Le CV anonyme est-il vraiment efficace ?
Voté en 2006 et jamais appliqué, ce dispositif, dont le Conseil d'Etat a ordonné la mise en œuvre, serait moins concluant qu'espéré.
Huit ans après l'adoption de la loi, le Conseil d'Etat ressuscite le CV anonyme. Ce dispositif visant à lutter contre les discriminations à l'embauche, voté en 2006 et qui n'a jamais fait l'objet de décret d'application, va devoir être mis en œuvre. La plus haute juridiction administrative a jugé que "le délai raisonnable imparti" pour rendre le texte applicable était "dépassé". Mais le CV anonyme suscite aujourd'hui moins d'enthousiasme que lors de sa création. Décryptage.
Qu'est-ce qu'un CV anonyme ?
D'après l'article L1221-6 du Code du travail, "les informations demandées, sous quelque forme que ce soit, au candidat à un emploi ou à un salarié ne peuvent avoir comme finalité que d'apprécier sa capacité à occuper l'emploi proposé ou ses aptitudes professionnelles. Ces informations doivent présenter un lien direct et nécessaire avec l'emploi proposé ou avec l'évaluation des aptitudes professionnelles. Le candidat à un emploi ou le salarié est tenu d'y répondre de bonne foi."

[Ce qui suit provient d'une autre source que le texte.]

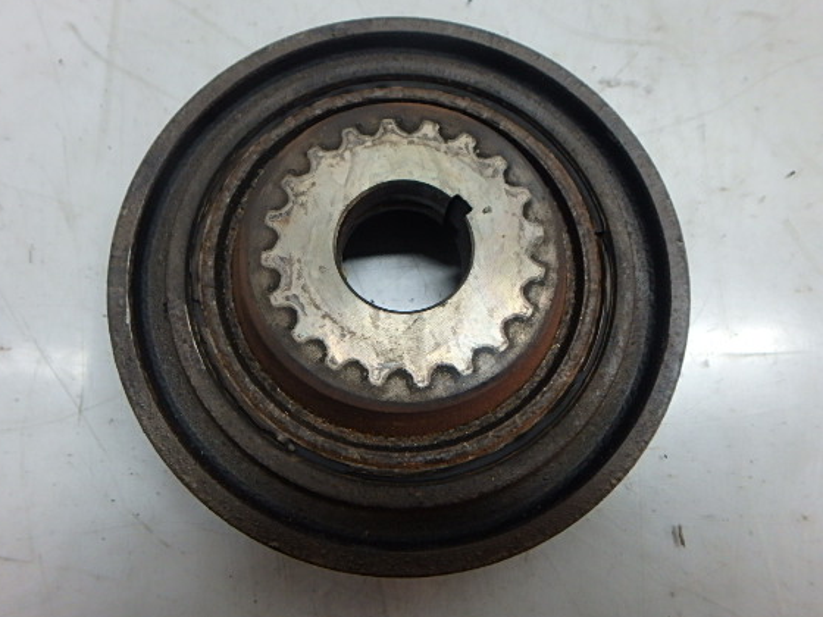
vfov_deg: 56.8
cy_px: 298
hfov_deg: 71.6
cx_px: 401
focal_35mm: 24
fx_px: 571
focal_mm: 3.7
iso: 250
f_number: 3.5
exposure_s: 1/30
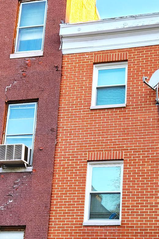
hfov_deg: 21.4
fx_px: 418
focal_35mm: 63
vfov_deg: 30.8
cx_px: 113
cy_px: 206
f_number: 1.8
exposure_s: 1/180
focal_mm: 5.4
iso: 64
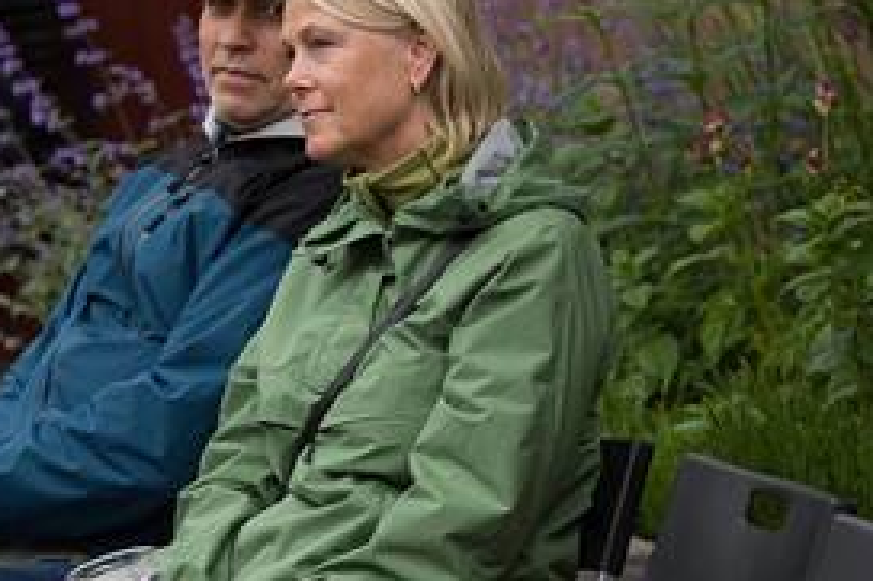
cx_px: 112
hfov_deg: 8.0
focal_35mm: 257
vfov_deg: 5.3
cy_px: 379
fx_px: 6228
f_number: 2.8
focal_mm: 97
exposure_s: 1/800
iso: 1000
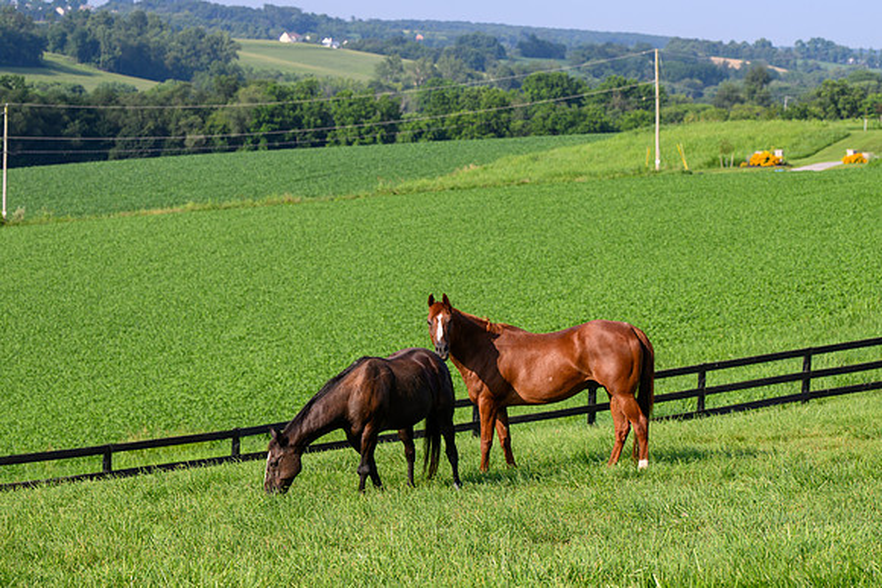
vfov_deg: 9.9
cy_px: 223
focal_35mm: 138
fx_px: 3381
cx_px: 502
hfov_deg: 14.9
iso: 100
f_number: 5.6
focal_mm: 110
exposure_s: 1/400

L'article 24 de la loi sur l'égalité des chances de 2006 ajoute : "Dans les entreprises de cinquante salariés et plus, les informations mentionnées à l’article L1221-6 et communiquées par écrit par le candidat à l’emploi doivent être examinées dans des conditions préservant son anonymat. Les modalités d’application du présent article sont déterminées par décret."
En l'absence de décret, il n'existe pas de liste précise et légale d'infiormations à anonymiser. Selon l'association A compétence égale, citée par Cadreemploi.fr, les éléments évidents à gommer sont le nom, la photo, l'âge, l'adresse mais aussi les loisirs, qui peuvent "coller une étiquette". Attention aussi à l'adresse mail qui peut trahir votre nom, au message d'accueil de boîte vocale et aux langues parlées, précise l'association. Selon ZDnet, il faut aussi vérifier qu'aucune de ces informations n'est immédiatement disponible en ligne, sur les réseaux sociaux notamment.
Enfin, les candidats à l'embauche peuvent également effacer la date d'obtention de leur diplôme et autres indices permettant d'évaluer leur âge.
Comment les entreprises le gèrent-elles ?
Du côté des entreprises, la mise en œuvre de la loi de façon systématique nécessite une certaine organisation, soit pour anonymiser informatiquement les CV, soit pour éviter que la personne qui anonymise et celle qui recrute ne s'échangent les informations.
En 2006, L'Expansion avait interviewé deux patrons de PME ayant adopté le système : "Si mon entreprise reçoit mille CV par an, cela fait cinq CV à traiter par jour ouvré. Enlever la photo et effacer les mentions sujettes à discrimination prend quinze secondes par CV. Le travail d'anonymisation prend donc deux minutes par jour en moyenne, pas plus !" racontait celui de de Norsys, une société de services informatiques de 150 salariés. Il effaçait également les dates d'obtention des diplômes ainsi que toutes les expériences professionnelles antérieures à quinze ans.
Pourquoi ses effets sont-ils contrastés ?
Selon un comparatif effectué par le Sénat en 2009, la Belgique est le seul pays à avoir instauré une obligation de recourir au CV anonyme, depuis 2005, mais restreinte au service public. Ailleurs en Europe, le dispositif a été jugé trop peu efficace, notamment en Allemagne et en Espagne. "En Suisse, la tâche a été déclarée trop complexe par les entreprises et aux Pays-Bas, il a été conclu que la décision d'y recourir revenait à l'employeur", rapporte Le Figaro.
En France, une étude menée par le Centre de recherche en économie et statistique (Crest) et Pôle emploi entre novembre 2009 et novembre 2010 sur un millier d'entreprises a conclu que le CV anonyme luttait efficacement contre les discriminations liées au genre, mais pas contre celles liées à l'origine ethnique.
En effet, le CV anonyme se retourne même contre les candidats d'origine étrangère ou résidents de quartiers sensibles : avec un CV nominatif, ils ont une chance sur 10 d'obtenir un entretien, contre seulement une sur 22 avec un CV anonyme. Selon RFI, "les employeurs potentiels déclarent en effet que les CV anonymes nuisent à la confiance réciproque nécessaire à une embauche ; ils y voient aussi une atteinte à leur liberté de choix".